* **GIVEN INFORMATION**:

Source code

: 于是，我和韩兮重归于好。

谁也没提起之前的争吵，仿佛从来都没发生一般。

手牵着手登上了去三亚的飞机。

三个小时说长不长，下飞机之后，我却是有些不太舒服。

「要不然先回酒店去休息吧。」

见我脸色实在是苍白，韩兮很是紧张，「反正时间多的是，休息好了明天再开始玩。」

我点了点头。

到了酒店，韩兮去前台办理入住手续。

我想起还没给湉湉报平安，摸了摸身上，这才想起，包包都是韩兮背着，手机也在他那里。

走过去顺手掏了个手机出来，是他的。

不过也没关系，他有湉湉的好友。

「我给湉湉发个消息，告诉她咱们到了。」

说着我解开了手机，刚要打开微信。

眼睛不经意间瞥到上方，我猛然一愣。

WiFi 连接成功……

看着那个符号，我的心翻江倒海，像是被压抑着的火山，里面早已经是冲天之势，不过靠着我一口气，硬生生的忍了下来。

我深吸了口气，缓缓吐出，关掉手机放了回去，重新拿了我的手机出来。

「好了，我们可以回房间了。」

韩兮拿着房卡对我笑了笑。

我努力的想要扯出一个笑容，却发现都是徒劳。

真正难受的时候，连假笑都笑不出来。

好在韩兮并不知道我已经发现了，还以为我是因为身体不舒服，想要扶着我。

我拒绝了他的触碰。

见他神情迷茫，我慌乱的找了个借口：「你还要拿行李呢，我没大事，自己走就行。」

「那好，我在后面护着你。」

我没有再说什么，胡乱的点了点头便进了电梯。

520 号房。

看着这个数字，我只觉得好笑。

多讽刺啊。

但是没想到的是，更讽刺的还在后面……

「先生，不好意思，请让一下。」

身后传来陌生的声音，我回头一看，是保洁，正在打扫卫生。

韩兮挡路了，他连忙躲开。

* **TASK DIRECTIONS**:
Once the listing above has been read, restate it exactly.

* **ANSWER SECTION**:
Source code

: 于是，我和韩兮重归于好。

谁也没提起之前的争吵，仿佛从来都没发生一般。

手牵着手登上了去三亚的飞机。

三个小时说长不长，下飞机之后，我却是有些不太舒服。

「要不然先回酒店去休息吧。」

见我脸色实在是苍白，韩兮很是紧张，「反正时间多的是，休息好了明天再开始玩。」

我点了点头。

到了酒店，韩兮去前台办理入住手续。

我想起还没给湉湉报平安，摸了摸身上，这才想起，包包都是韩兮背着，手机也在他那里。

走过去顺手掏了个手机出来，是他的。

不过也没关系，他有湉湉的好友。

「我给湉湉发个消息，告诉她咱们到了。」

说着我解开了手机，刚要打开微信。

眼睛不经意间瞥到上方，我猛然一愣。

WiFi 连接成功……

看着那个符号，我的心翻江倒海，像是被压抑着的火山，里面早已经是冲天之势，不过靠着我一口气，硬生生的忍了下来。

我深吸了口气，缓缓吐出，关掉手机放了回去，重新拿了我的手机出来。

「好了，我们可以回房间了。」

韩兮拿着房卡对我笑了笑。

我努力的想要扯出一个笑容，却发现都是徒劳。

真正难受的时候，连假笑都笑不出来。

好在韩兮并不知道我已经发现了，还以为我是因为身体不舒服，想要扶着我。

我拒绝了他的触碰。

见他神情迷茫，我慌乱的找了个借口：「你还要拿行李呢，我没大事，自己走就行。」

「那好，我在后面护着你。」

我没有再说什么，胡乱的点了点头便进了电梯。

520 号房。

看着这个数字，我只觉得好笑。

多讽刺啊。

但是没想到的是，更讽刺的还在后面……

「先生，不好意思，请让一下。」

身后传来陌生的声音，我回头一看，是保洁，正在打扫卫生。

韩兮挡路了，他连忙躲开。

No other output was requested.